▶ [Page extract]:
A conversation with Louis Weisdorf
In 2011 as he approached his 80th year, Danish architect and lighting designer Louis Weisdorf (1932–2021) (pictured right in 1967 and 2011) was still hard at work at his Frederiksberg office providing architecture and design services to clients in Denmark and around the world. He took time out from his busy schedule to answer questions from Classic Modern's researchers Julia Salisbury and Sune Riishede
Classic Modern: Has it surprised you that your name has become so closely linked with your lighting designs rather than more generally with your architectural work?
Louis Weisdorf: No, it doesn't surprise me that I'm primarily known as a light designer. One reason for this is that until 1967, when I started my own studio, I was employed by a number of different companies in the construction industry, mainly architects. And it's usually the head of an architectural practice who is credited for the work. There is, however, one exception. In 1970 when I worked with Simon P Henningsen at Tivoli on a new open-air stage called Plaenen (the Lawn) and the Perlen (Pearl) restaurant, I was for once credited along with the project head Simon Henningsen. It was, incidentally, the first time the press mentioned a building in Tivoli as architecture – usually whatever we built there was regarded almost as a kind of theatrical scenery.
When I moved into working independently, it was initially lamp design that caught my interest – and made my name known. Later I worked for many years in exhibition design, especially for companies in the construction industry, and in this field you tend to have a completely anonymous role and your work has a short lifespan. I've also worked for many years with computer programs – which is another field in which you won't become well known as an architect. I did have a practice at Gammel Strand for some time, but have never been interested in building a large enterprise with a lot of employees. That preference in itself is a barrier to getting the really big jobs that confer prestige and publicity. But there are actually very few architects who are famous for their architecture. More often it's the design of artefacts specially created for the building that makes the architect well-known – the furniture, lamps and cutlery, for example. This is because such products are often subsequently marketed over a much longer period.
CM: Where did you train as an architect?

▶ [To-do item]:
In the Louis Weisdorf interview, why does Weisdorf say that an architect's fame more often comes from artefacts made for a building than from the architecture itself? Answer in one to three sentences. The entries that come next are separate material and have no connection to the Louis Weisdorf interview.

▶ [Entries shown]:
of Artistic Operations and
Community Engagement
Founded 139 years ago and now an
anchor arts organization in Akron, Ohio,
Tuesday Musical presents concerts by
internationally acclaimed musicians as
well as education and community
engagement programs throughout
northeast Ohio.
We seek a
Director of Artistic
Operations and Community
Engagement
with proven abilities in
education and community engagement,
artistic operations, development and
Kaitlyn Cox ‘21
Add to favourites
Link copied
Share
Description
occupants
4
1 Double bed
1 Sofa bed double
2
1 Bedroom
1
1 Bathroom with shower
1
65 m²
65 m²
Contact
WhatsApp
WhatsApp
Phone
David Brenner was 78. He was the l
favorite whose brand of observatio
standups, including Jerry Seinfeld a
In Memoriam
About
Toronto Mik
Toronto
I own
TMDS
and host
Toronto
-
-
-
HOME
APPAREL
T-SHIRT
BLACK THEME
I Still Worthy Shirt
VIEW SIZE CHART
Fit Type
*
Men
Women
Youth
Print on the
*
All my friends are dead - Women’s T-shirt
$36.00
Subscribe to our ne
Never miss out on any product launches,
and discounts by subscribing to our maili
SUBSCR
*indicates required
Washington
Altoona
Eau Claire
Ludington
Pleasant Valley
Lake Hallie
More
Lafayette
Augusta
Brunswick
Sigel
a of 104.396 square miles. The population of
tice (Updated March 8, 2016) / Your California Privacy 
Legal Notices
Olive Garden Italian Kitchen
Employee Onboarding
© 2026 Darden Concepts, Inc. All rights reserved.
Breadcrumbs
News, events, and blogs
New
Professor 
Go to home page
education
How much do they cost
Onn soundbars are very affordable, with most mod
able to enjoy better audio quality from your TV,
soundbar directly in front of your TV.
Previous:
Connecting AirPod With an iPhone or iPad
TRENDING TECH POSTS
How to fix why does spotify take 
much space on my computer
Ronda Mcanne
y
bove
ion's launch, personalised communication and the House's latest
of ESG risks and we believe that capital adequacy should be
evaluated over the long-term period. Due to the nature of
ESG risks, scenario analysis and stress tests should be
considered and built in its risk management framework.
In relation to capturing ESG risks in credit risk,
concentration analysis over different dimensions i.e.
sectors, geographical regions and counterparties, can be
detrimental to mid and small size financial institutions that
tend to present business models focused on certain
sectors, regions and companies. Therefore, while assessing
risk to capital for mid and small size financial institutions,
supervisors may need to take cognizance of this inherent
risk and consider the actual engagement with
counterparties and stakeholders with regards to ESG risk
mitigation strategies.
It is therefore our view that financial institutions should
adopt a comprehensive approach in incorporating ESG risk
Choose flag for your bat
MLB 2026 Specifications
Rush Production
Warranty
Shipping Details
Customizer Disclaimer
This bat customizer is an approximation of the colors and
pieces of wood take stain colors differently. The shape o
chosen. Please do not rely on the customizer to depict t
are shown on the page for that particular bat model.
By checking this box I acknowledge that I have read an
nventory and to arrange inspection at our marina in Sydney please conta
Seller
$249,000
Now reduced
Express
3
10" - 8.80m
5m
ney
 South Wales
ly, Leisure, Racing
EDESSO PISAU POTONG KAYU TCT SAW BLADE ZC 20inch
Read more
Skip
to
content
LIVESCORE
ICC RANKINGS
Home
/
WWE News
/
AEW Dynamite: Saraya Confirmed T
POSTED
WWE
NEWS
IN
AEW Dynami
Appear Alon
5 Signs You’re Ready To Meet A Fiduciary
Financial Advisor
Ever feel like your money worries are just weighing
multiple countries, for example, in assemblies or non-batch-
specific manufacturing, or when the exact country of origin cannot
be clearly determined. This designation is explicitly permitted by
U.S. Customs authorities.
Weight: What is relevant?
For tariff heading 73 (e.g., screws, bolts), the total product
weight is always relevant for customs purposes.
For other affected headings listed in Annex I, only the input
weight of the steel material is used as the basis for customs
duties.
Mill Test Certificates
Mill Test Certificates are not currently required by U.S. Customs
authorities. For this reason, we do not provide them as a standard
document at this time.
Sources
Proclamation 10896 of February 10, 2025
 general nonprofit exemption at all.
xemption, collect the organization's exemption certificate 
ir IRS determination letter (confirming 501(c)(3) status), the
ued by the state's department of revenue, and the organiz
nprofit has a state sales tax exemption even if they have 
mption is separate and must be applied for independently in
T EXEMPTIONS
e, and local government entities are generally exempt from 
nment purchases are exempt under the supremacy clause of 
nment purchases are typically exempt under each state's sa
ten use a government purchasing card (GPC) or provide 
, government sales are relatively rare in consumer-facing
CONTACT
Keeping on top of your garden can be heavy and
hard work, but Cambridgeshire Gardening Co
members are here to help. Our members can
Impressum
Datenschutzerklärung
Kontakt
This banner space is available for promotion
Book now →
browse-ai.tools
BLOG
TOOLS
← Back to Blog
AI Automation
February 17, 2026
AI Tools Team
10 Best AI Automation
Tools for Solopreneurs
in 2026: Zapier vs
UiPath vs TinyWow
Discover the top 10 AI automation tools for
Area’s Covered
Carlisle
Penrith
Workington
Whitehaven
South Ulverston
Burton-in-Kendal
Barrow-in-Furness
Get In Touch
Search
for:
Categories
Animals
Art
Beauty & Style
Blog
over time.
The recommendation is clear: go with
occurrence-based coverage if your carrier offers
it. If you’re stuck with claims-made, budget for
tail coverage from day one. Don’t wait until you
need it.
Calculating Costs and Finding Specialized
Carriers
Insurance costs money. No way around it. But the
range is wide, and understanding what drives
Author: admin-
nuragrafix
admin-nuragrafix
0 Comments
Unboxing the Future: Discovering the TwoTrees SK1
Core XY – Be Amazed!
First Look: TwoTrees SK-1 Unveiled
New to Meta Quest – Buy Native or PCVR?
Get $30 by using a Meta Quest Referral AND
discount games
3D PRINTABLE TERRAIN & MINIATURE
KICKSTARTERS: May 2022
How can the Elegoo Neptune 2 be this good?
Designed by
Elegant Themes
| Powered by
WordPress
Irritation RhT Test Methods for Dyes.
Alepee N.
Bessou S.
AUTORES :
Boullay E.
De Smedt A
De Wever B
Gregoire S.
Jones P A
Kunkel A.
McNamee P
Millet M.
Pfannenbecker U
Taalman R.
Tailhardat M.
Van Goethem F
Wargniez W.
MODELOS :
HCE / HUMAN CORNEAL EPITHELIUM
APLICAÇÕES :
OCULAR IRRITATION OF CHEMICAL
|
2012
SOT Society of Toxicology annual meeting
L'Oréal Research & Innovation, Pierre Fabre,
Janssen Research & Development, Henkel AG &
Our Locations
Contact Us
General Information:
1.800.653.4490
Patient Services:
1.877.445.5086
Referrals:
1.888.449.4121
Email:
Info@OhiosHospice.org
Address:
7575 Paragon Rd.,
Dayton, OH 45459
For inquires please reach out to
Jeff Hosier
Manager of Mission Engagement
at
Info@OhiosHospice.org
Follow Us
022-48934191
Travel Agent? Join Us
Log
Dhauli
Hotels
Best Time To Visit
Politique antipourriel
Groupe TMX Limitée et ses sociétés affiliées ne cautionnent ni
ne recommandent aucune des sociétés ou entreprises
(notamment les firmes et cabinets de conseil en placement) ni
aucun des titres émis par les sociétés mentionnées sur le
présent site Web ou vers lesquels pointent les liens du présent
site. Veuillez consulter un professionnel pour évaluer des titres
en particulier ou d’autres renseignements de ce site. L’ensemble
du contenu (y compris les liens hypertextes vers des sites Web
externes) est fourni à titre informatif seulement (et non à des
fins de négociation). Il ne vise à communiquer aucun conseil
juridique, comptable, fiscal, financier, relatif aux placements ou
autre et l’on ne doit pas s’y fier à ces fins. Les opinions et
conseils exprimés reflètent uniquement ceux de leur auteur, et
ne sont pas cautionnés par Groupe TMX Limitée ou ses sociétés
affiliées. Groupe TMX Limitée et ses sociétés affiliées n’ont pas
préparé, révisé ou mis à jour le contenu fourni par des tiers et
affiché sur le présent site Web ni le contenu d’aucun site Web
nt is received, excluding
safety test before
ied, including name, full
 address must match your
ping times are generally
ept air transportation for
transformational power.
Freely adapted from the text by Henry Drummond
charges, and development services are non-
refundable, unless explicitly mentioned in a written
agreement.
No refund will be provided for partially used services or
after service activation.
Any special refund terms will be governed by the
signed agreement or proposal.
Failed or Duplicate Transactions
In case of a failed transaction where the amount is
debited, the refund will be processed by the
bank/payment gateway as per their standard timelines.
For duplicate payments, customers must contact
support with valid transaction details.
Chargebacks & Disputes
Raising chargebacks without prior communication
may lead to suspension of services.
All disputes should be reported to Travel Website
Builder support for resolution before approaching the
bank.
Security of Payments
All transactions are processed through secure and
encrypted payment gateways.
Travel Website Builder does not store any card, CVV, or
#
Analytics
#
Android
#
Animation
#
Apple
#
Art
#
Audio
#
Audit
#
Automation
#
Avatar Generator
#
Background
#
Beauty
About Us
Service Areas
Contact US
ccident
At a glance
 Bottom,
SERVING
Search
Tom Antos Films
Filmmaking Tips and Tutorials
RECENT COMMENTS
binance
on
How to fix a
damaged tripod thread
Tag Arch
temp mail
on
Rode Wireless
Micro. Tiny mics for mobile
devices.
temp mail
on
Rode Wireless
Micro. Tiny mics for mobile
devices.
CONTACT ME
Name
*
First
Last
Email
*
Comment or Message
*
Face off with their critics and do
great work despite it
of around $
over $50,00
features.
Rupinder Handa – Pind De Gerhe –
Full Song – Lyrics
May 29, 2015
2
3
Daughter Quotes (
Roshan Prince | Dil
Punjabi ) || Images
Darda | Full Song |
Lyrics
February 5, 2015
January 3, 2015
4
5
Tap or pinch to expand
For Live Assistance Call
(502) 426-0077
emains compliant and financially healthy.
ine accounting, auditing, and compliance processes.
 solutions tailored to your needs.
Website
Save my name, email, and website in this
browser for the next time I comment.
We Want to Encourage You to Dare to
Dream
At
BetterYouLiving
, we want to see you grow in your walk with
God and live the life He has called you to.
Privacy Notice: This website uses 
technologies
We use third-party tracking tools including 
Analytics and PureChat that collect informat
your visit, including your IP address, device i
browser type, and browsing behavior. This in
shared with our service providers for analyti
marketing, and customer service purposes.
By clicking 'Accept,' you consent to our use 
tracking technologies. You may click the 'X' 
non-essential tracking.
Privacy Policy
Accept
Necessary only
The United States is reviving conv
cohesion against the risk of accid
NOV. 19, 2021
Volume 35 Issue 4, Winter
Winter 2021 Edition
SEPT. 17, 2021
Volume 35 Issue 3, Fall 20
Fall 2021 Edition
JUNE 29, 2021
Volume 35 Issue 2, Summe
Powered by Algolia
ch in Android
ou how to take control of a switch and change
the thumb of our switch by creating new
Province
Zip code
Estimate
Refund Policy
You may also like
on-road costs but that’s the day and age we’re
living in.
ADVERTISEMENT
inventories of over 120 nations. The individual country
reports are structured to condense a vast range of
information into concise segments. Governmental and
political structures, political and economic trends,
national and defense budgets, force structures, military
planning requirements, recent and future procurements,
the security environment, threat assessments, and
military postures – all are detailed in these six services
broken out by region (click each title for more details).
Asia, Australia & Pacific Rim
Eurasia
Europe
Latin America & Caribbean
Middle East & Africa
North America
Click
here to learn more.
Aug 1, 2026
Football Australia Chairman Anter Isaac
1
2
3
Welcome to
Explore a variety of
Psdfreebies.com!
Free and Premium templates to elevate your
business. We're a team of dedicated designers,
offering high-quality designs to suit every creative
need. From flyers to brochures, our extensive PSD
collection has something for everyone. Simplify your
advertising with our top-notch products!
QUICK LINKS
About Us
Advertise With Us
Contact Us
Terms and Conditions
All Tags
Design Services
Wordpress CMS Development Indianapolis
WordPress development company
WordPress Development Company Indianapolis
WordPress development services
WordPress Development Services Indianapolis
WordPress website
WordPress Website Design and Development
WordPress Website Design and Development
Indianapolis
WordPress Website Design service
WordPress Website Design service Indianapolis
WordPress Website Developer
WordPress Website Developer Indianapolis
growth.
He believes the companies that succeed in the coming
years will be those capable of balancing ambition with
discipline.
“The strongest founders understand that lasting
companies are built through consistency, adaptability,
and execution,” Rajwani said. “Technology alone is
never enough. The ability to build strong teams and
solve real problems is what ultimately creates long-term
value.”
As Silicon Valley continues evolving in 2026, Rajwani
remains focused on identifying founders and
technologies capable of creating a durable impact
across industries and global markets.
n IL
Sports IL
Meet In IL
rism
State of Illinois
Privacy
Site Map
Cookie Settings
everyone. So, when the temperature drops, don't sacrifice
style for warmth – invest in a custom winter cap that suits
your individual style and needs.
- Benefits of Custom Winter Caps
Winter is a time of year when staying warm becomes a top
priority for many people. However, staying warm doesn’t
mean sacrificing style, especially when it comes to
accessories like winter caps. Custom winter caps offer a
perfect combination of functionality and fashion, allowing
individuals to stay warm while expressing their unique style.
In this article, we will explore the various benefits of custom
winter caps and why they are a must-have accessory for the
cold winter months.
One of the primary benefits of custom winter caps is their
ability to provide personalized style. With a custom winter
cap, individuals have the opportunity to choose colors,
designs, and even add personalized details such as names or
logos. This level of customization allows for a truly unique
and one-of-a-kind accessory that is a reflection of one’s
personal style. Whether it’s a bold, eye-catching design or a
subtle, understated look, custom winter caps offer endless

▶ [Response]:
Weisdorf says that furniture, lamps, cutlery and similar products created specially for a building are often marketed afterward over a much longer period. That longer presence on the market is what makes the architect well known.